I would like to understand the principles behind these characters combinations but without necessarily having to learn the Hindi language. I wonder if anyone before me has already solved this problem or found an alternative solution and would like to share it with me.
Whether Devanagari text is encoded using Unicode or ISCII, display of the text requires a combination of shaping engine and font data that maps a string of characters into an appropriate sequence of positioned glyphs. The set of glyphs needed for Devanagari will be a fair bit larger than the initial set of characters.
The shaping steps involves an analysis of clusters, re-ordering of certain elements within clusters, substitution of glyphs, and finally positioning adjustments to the glyphs. Consider this example:
क + ् + क + ि = क्कि
The cluster analysis is needed to recognize elements against a general cluster pattern — e.g., which comprise the "base" consonant within the cluster, which are additional consonants that will conjoin to it, which are vowels and what the type of vowel with regard to visual positioning. In that sequence, the <ka, virama, ka> sequence will form a base that vowel or other marks are positioned relative to. The second ka is the "base" consonant and the inital <ka, virama> sequence will conjoin as a "half" form. And the short-i vowel is one that needs to be re-positioned to the left of the conjoined-consonant combination.
The Devanagari section in the Unicode Standard describes in a general way some of the actions that will be needed in display, but it's not a specific implementation guide.

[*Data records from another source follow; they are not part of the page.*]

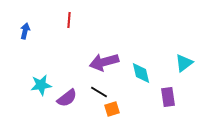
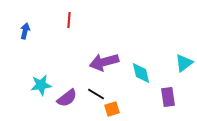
black line: moved 3 px left, 2 px down
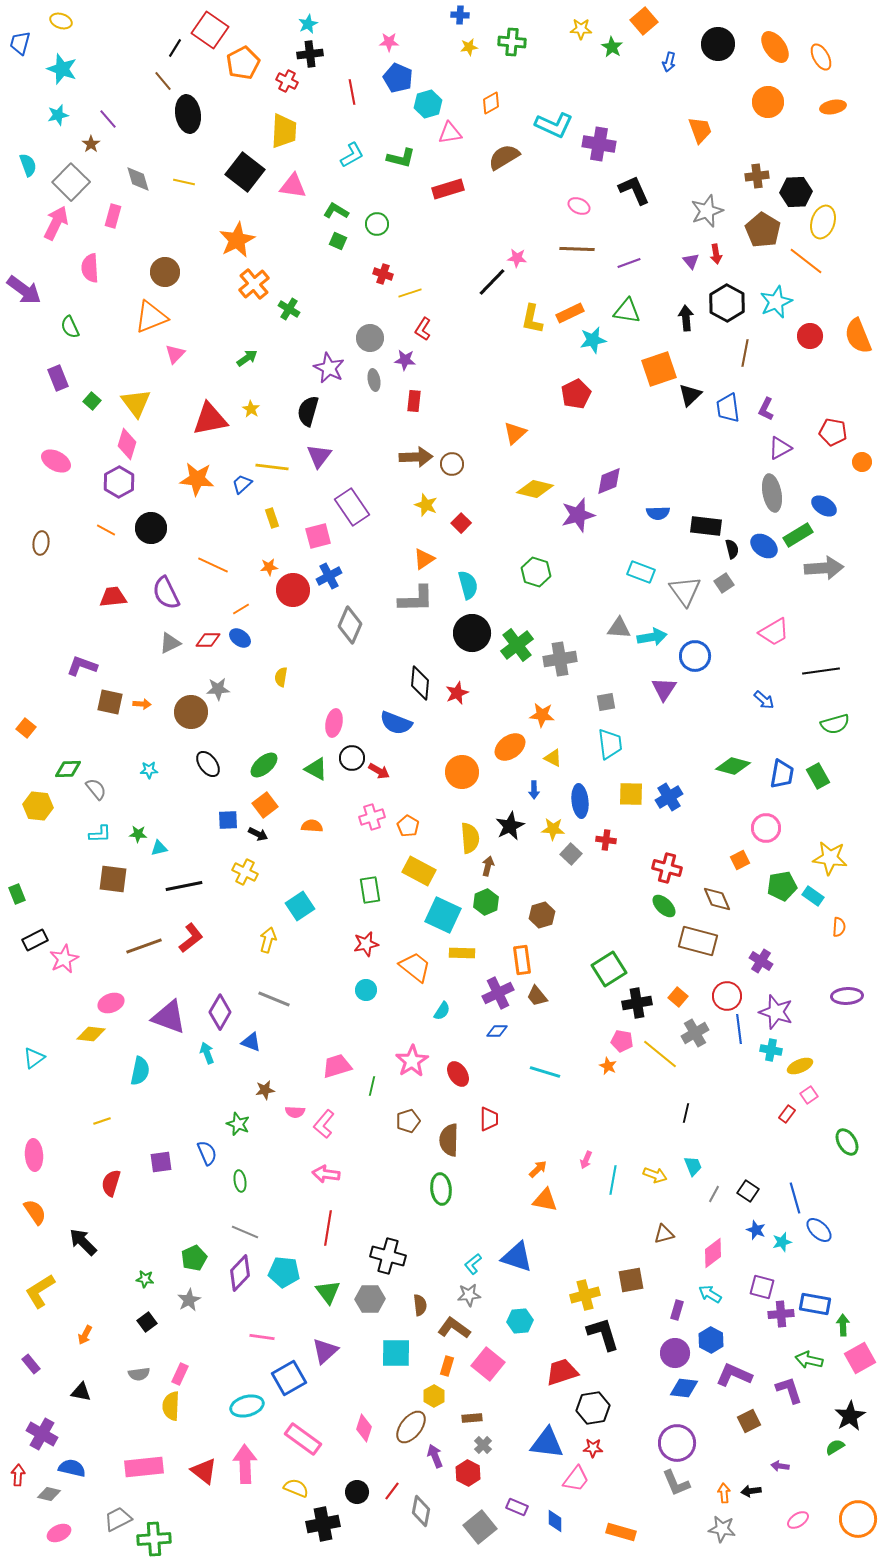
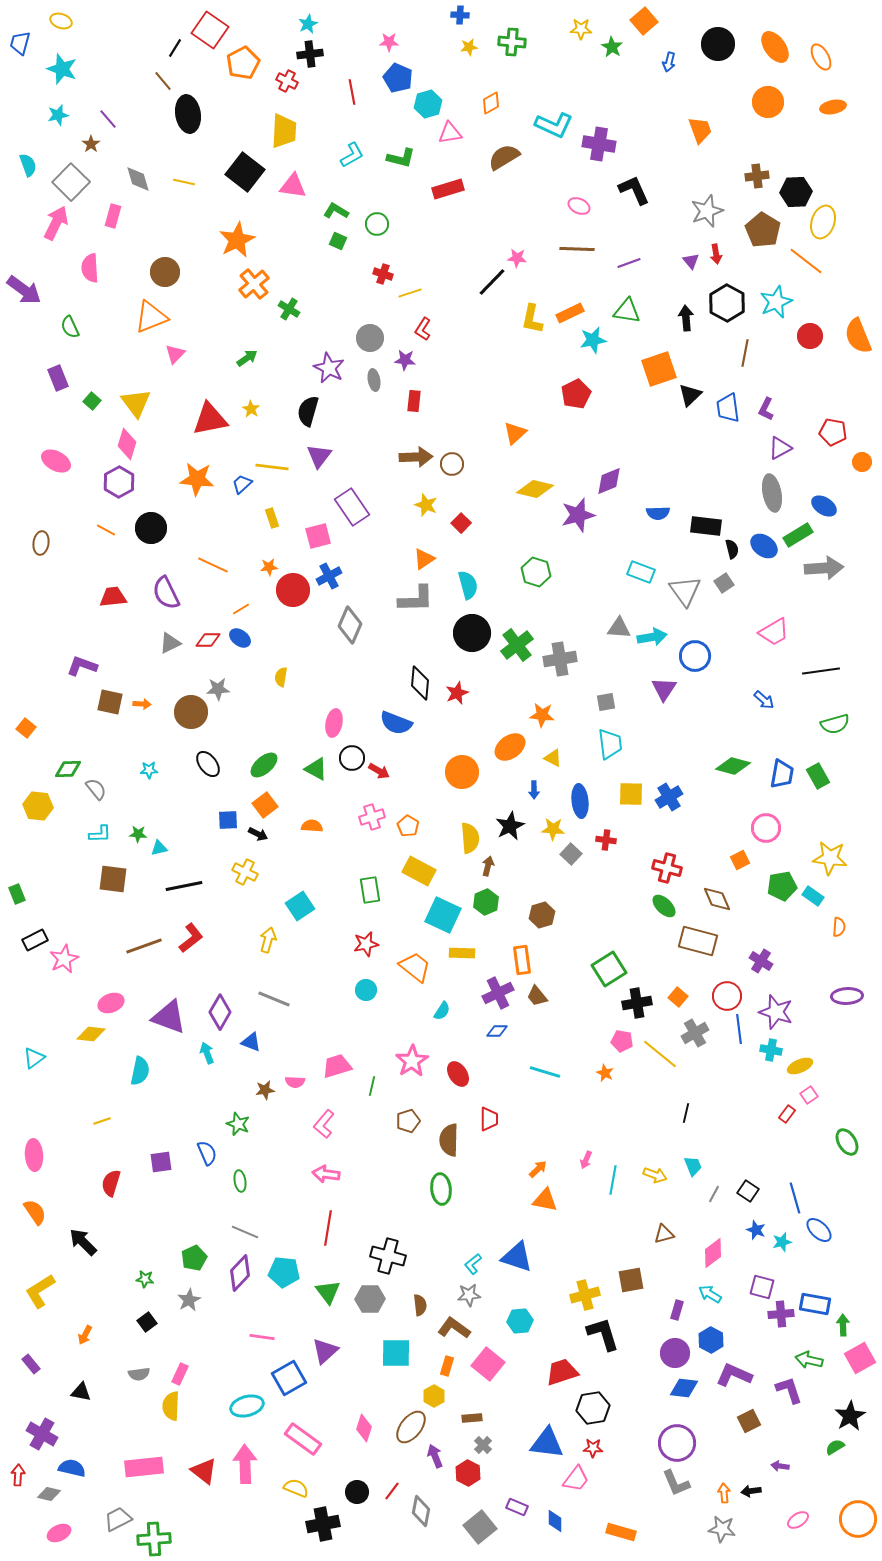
orange star at (608, 1066): moved 3 px left, 7 px down
pink semicircle at (295, 1112): moved 30 px up
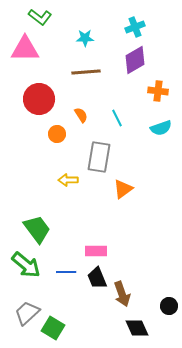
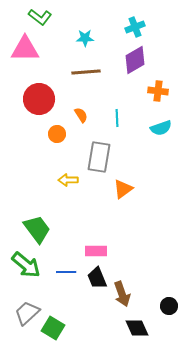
cyan line: rotated 24 degrees clockwise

The OpenType font specification supports display of scripts like Devanagari through a combination of "OpenType Layout" data in the font plus shaping implementations that interact with that data. You can find documentation specifically for Devanagari font implementations here:
https://learn.microsoft.com/en-us/typography/script-development/devanagari
You might also find helpful the specification for the "Universal Shaping Engine" that several implementations use (in combination with OpenType fonts) for shaping many different scripts:
https://learn.microsoft.com/en-us/typography/script-development/use
You don't necessarily need to use OpenType, but you will want some implementation with the functionality I've described. If you're running in a specific embedded OS environment that isn't, say, Windows IOT, you evidently can't take advantage of the OpenType shaping support built into Windows or other major OS platforms. But perhaps you could take advantage of Harfbuzz, which is an open-source OpenType shaping library:
https://github.com/harfbuzz/harfbuzz
This would need to be combined with Devanagari fonts that have appropriate OpenType Layout data, and there are plenty of those, including OSS options (e.g., Noto Sans Devanagari).